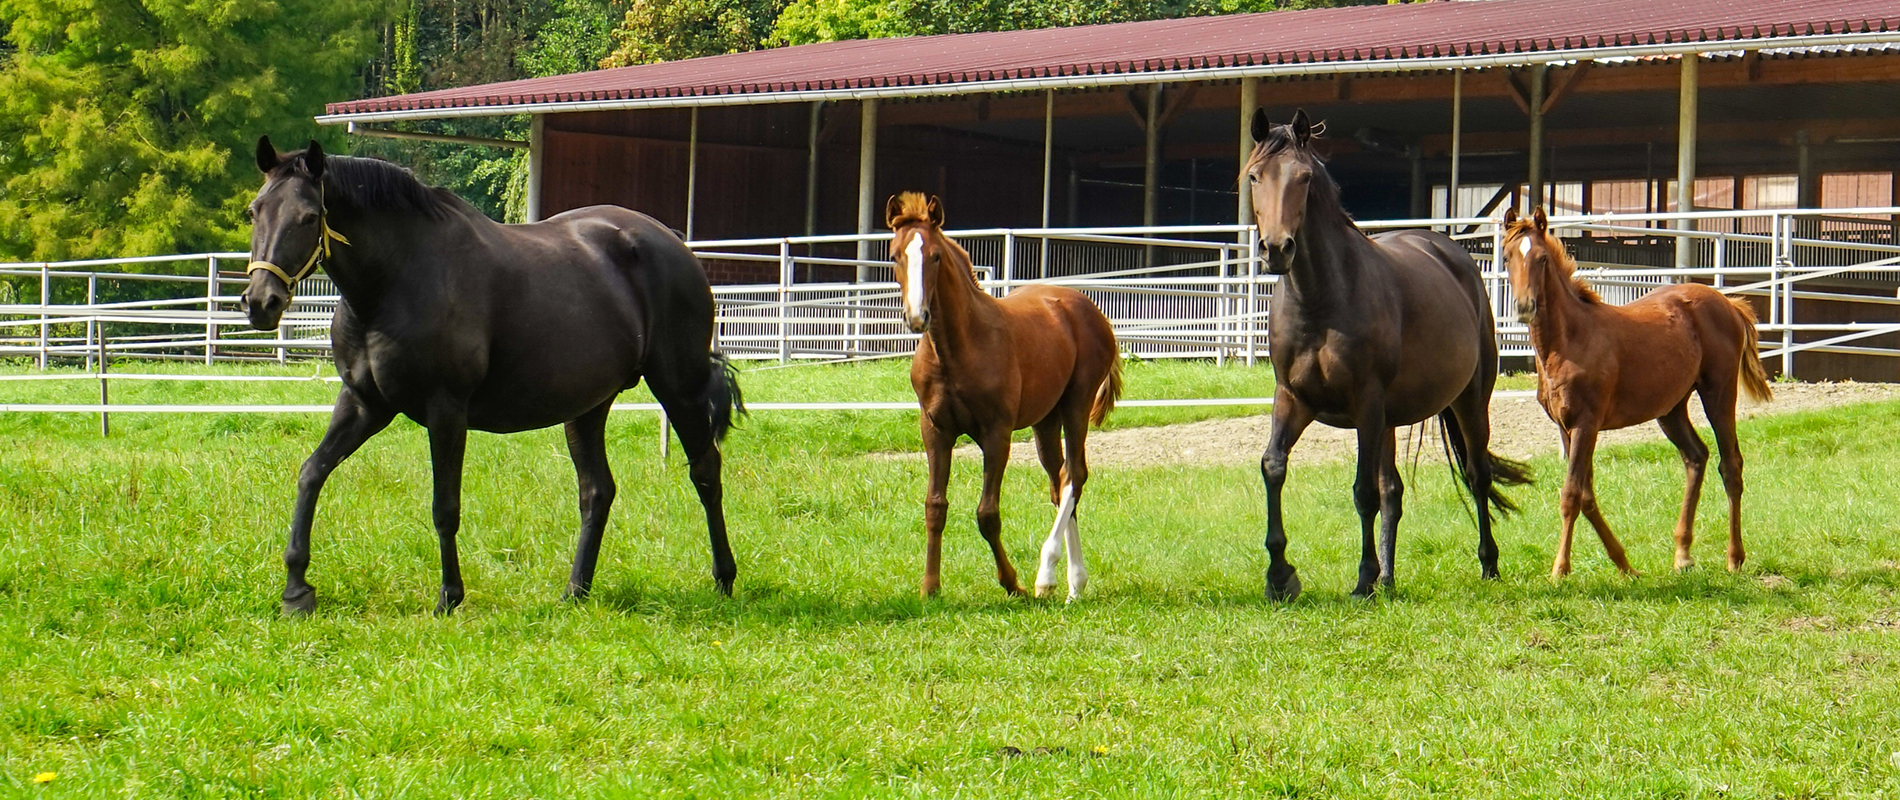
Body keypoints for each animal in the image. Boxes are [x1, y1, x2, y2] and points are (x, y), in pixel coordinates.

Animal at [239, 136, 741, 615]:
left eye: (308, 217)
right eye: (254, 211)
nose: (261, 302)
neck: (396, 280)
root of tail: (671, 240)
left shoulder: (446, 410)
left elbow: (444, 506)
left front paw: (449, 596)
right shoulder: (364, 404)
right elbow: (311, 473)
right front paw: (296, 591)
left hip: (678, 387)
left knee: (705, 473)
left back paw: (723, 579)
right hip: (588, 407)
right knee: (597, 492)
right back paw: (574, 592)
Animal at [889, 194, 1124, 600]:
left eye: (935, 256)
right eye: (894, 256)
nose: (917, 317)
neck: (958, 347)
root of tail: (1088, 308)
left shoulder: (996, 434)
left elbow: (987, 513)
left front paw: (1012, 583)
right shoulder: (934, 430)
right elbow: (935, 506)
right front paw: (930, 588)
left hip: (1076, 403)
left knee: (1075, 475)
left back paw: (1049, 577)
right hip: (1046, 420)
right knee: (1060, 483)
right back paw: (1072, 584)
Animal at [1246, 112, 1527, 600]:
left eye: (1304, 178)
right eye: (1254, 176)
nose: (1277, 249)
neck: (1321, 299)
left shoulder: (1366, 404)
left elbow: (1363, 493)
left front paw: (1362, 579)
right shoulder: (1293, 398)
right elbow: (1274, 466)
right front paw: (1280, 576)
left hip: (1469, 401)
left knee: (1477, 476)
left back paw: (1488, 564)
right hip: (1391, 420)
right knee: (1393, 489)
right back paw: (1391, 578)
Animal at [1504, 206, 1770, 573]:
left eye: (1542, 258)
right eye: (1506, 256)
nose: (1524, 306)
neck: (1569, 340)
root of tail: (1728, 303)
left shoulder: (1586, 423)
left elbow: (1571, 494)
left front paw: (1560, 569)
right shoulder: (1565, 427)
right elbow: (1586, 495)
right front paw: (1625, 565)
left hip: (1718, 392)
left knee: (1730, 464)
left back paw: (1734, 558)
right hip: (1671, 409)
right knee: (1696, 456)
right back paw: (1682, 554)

▶ PROBLEM DESCRIPTION: From the data above, reproduce word for word the lines running from the line with "neck: (1321, 299)" to the line with "root of tail: (1728, 303)", ends included.

▶ ANSWER BELOW:
neck: (1321, 299)
left shoulder: (1366, 404)
left elbow: (1363, 493)
left front paw: (1362, 579)
right shoulder: (1293, 398)
right elbow: (1274, 466)
right front paw: (1280, 576)
left hip: (1469, 401)
left knee: (1477, 476)
left back paw: (1488, 564)
right hip: (1391, 420)
right knee: (1393, 489)
right back paw: (1391, 578)
Animal at [1504, 206, 1770, 573]:
left eye: (1542, 258)
right eye: (1506, 256)
nose: (1524, 306)
neck: (1569, 340)
root of tail: (1728, 303)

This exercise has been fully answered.